> **Work order**:
Repeat, exactly and with no pictures, the lines that run from the beginning of the entries through the line containing "Biophysical characteristics of".

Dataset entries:
******
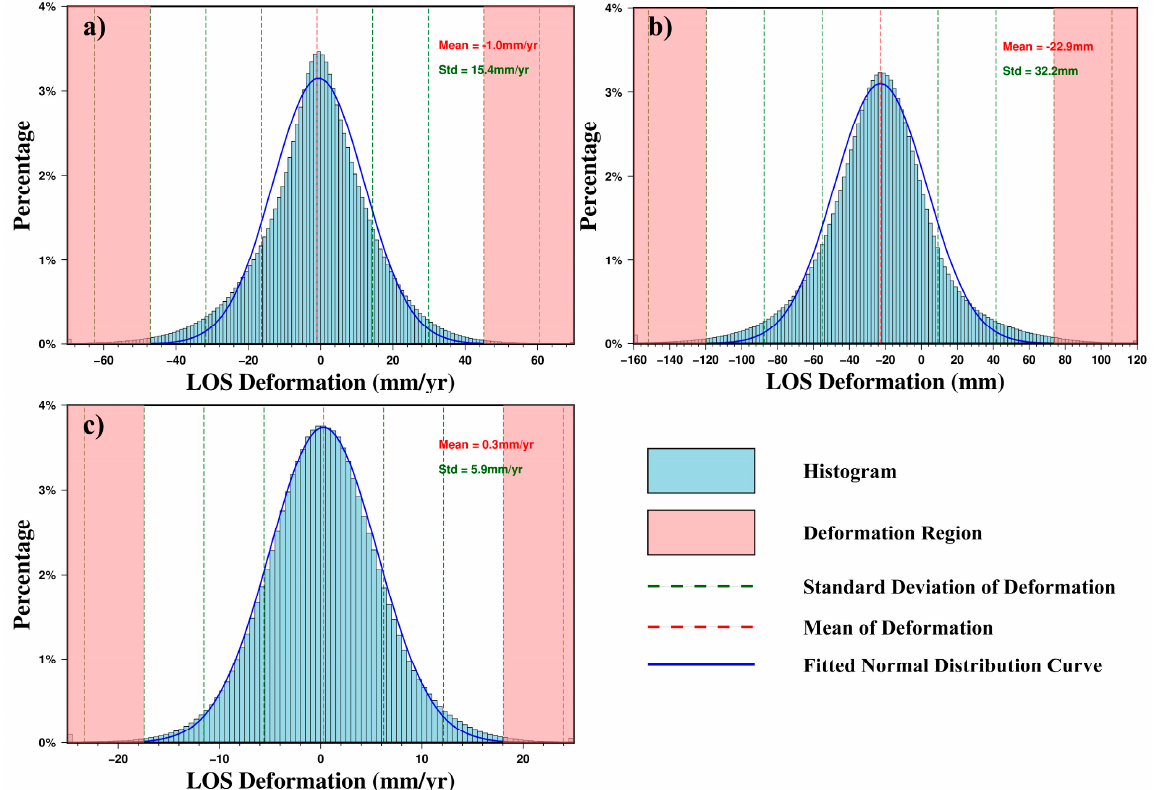
Figure 12. Distribution histogram of three deformation maps and its fitted normal distribution curve. ( a ) Annual velocity map obtained by SBAS. ( b ) Time-series cumulative displacement map obtained by SBAS. ( c ) Annual velocity map obtained by stacking.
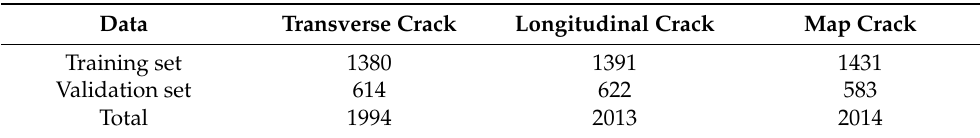
Table 5. Distribution of training samples for each type of disease.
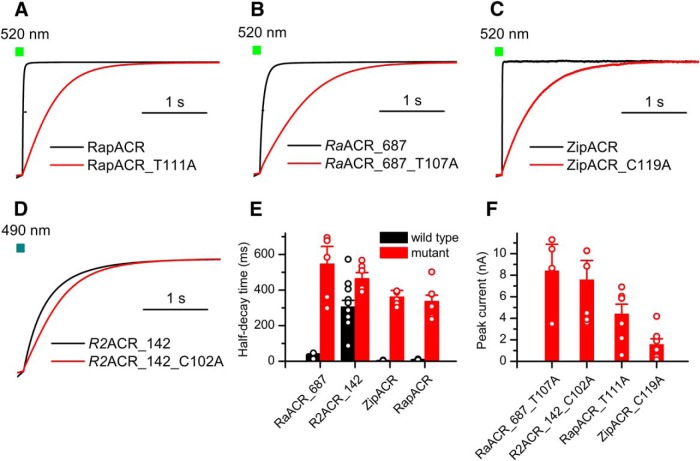
Biophysical characteristics of slow ACR mutants. A–D, Normalized photocurrent decay after 1-s illumination recorded from wild-type ACRs (black) and their respective mutants in which the residue homologous to Cys-102 (GtAR1 numbering) was mutated to Ala (red). E, F, Photocurrent half-decay times (E) and peak photocurrent amplitudes (F) measured in wild-type ACRs and their indicated mutants. The data points are mean ± SEM (n = 5–12 cells; for exact numbers, see in Table 5).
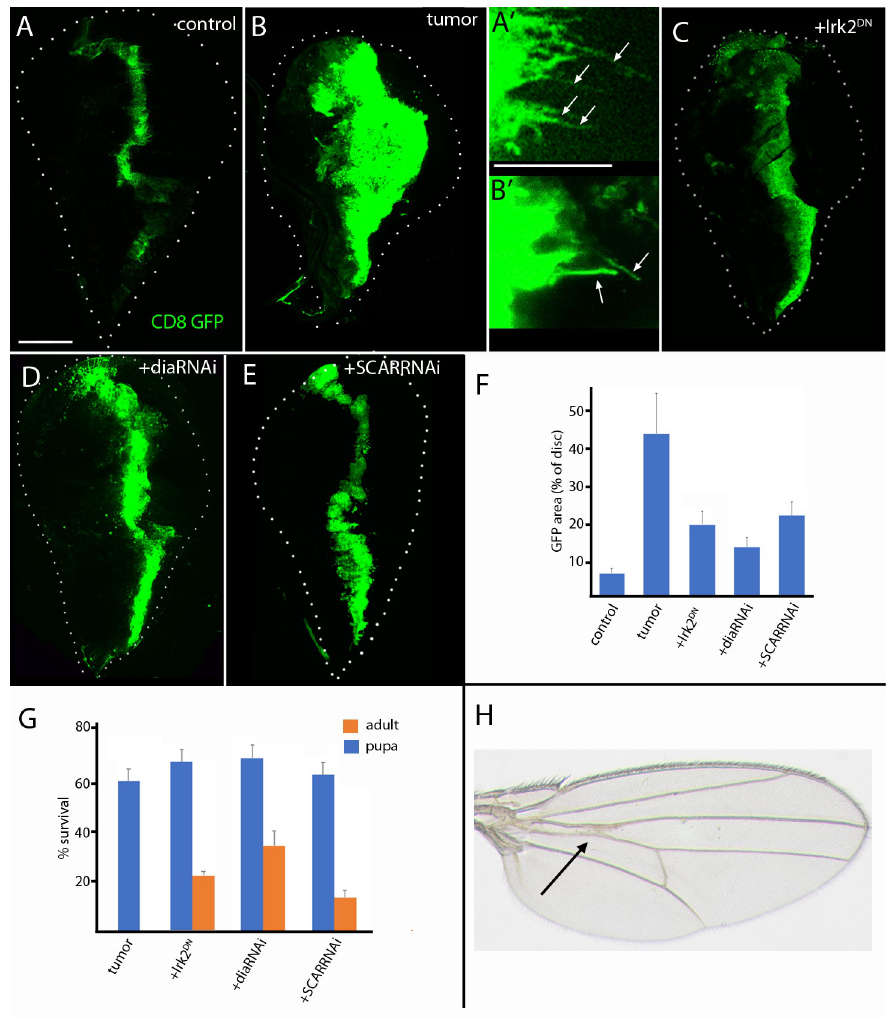
Fig 6. RET-MEN2 tumor growth and survival depends on cytonemes. (A-B’) Unfixed wing discs expressing CD8: GFP (green) driven by ptc-Gal4 . Scale bar: 100 μ m. (A) Control. (A’) Cytonemes in wild type cells (green, arrows). Scale bar: 50 μ m. (B) RET tumor, genotype: ptc-Gal4 , CD8 : GFP;UAS-RET MEN2 /UAS-CD8 : GFP . (B’) Cytonemes in RET tumor cells (green, arrows). (C-E) Unfixed wing discs expressing CD8:GFP (green) and either RET + diaRNAi (C); RET + SCARRNAi (D); and RET + Irk2 DN (E). (C) Genotype: ptc-Gal4 , CD8 : GFP;UAS-RET MEN2 /UAS-dia RNAi . (D) Genotype: ptc-Gal4 , CD8 : GFP;UAS-RET MEN2 /UAS-SCAR . (E) Genotype: ptc-Gal4 , CD8 : GFP/Irk2 DN ; RNAi UAS-RET MEN2 . (F) Quantification of the area of the disc expressing GFP (% of disc) in control, RET tumor, or RET and either diaRNAi, SCARRNAi or Irk2 DN . Significance was analyzed using Student’s t -test ( P < 1.10 − 5 ) with 15–18 discs. (G) Survival of RET-tumor and RET and either diaRNAi, SCARRNAi or Irk2 DN to pupa (blue) and adult (orange). Significance using Student’s t -test for adults is ( P < 0.001), n = 30–40 for each genotype. (H) RET tumor, diaRNAi wing blade; genotype: ptc-Gal4 , CD8 : GFP;UAS-RET MEN2 /UAS-dia RNAi . Arrow points to abnormal crossvein. colorectal, lung and thyroid and stem-cells derived cancers [42–44]. Our work provides proof principle for tumor suppression by interfering with cytoneme-mediated signaling.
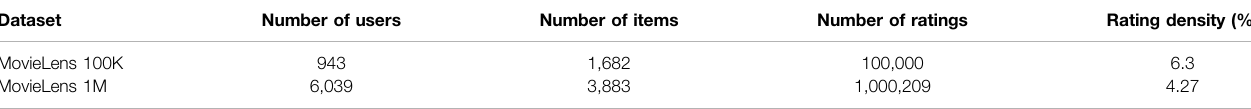
TABLE 2 | Details of the three datasets used in our experiments. Dataset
******
> **Response to this exercise**:
Figure 12. Distribution histogram of three deformation maps and its fitted normal distribution curve. ( a ) Annual velocity map obtained by SBAS. ( b ) Time-series cumulative displacement map obtained by SBAS. ( c ) Annual velocity map obtained by stacking.
Table 5. Distribution of training samples for each type of disease.
Biophysical characteristics of slow ACR mutants. A–D, Normalized photocurrent decay after 1-s illumination recorded from wild-type ACRs (black) and their respective mutants in which the residue homologous to Cys-102 (GtAR1 numbering) was mutated to Ala (red). E, F, Photocurrent half-decay times (E) and peak photocurrent amplitudes (F) measured in wild-type ACRs and their indicated mutants. The data points are mean ± SEM (n = 5–12 cells; for exact numbers, see in Table 5).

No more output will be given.